# EXERCISE:
Every line in the data below that holds "Farmer" should be found and copied.

_ _ _ _ _

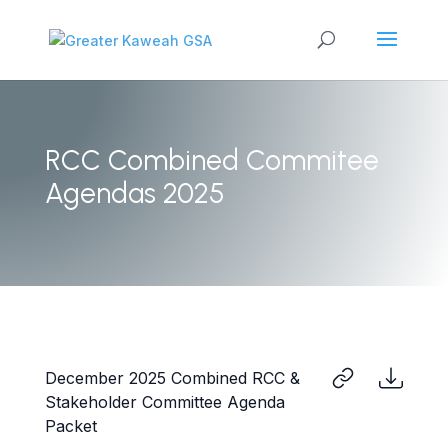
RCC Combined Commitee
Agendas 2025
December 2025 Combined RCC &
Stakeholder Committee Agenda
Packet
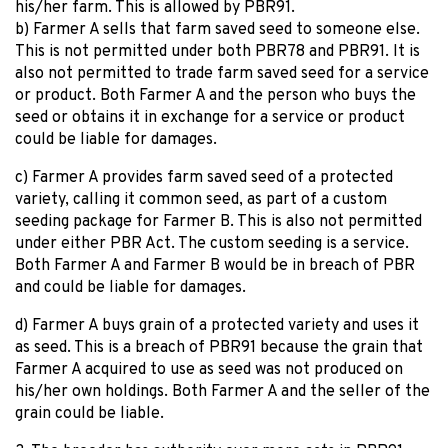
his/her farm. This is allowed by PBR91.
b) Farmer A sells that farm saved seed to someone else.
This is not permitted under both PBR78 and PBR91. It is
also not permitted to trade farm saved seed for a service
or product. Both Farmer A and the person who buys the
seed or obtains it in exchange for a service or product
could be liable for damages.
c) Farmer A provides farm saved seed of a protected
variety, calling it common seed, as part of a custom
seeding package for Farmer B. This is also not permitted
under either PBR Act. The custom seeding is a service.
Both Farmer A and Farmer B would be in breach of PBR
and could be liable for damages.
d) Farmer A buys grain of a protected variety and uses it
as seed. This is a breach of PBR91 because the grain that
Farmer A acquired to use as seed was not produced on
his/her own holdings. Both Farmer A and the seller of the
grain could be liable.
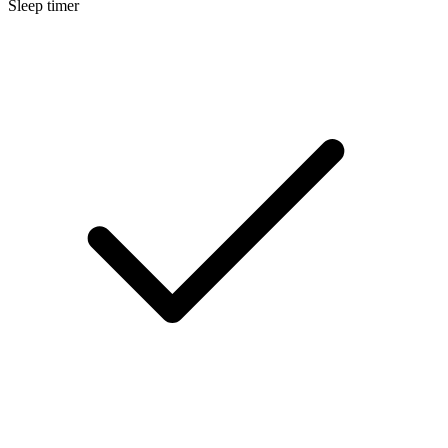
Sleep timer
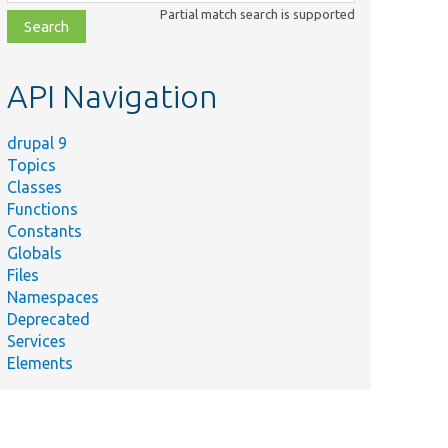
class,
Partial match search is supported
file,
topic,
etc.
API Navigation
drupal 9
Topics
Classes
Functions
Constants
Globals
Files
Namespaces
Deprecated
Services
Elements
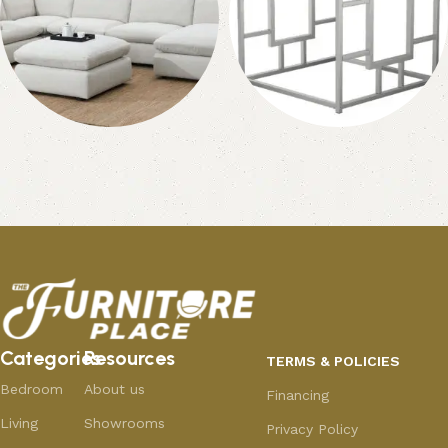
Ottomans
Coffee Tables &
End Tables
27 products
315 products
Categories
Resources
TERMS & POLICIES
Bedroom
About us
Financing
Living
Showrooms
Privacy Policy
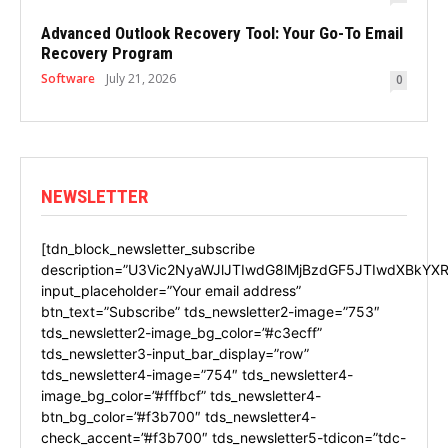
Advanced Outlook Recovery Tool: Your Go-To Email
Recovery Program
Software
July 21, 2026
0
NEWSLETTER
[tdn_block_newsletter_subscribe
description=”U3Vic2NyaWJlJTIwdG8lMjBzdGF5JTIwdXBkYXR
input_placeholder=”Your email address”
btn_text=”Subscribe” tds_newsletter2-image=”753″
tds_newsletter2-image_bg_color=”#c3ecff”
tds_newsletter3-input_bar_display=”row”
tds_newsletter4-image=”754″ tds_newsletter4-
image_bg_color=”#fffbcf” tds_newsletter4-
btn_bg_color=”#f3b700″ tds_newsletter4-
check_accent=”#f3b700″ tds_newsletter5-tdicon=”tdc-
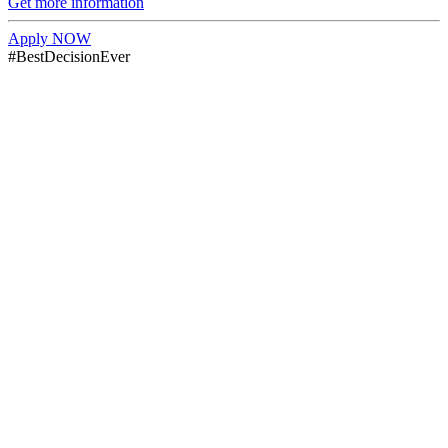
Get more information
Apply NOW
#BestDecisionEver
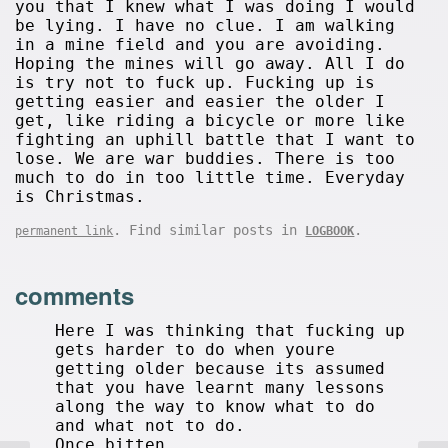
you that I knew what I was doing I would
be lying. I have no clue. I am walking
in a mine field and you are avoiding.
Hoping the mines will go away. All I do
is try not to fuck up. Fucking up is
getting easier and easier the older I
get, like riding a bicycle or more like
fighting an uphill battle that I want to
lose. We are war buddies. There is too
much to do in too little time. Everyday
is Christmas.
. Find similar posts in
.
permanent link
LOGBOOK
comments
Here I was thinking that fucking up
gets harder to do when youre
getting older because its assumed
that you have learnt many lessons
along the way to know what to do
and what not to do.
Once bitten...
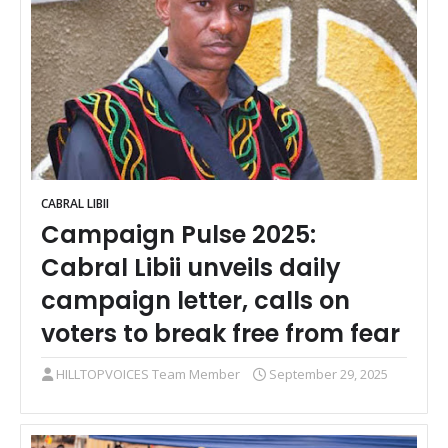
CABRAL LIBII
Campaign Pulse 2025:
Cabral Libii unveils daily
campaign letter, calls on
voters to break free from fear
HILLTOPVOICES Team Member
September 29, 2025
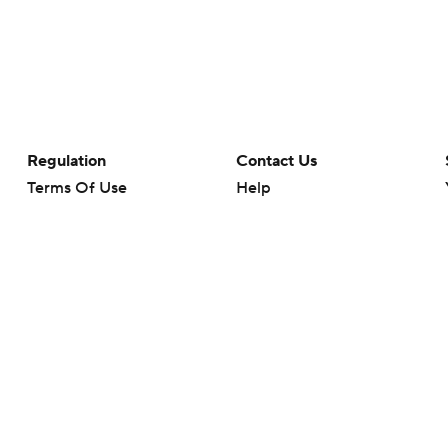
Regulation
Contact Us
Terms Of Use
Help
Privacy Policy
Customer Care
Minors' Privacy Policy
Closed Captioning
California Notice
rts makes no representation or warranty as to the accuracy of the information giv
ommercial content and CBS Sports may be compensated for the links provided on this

_ _ _ _ _

# YOUR RESPONSE:
b) Farmer A sells that farm saved seed to someone else.
or product. Both Farmer A and the person who buys the
c) Farmer A provides farm saved seed of a protected
seeding package for Farmer B. This is also not permitted
Both Farmer A and Farmer B would be in breach of PBR
d) Farmer A buys grain of a protected variety and uses it
Farmer A acquired to use as seed was not produced on
his/her own holdings. Both Farmer A and the seller of the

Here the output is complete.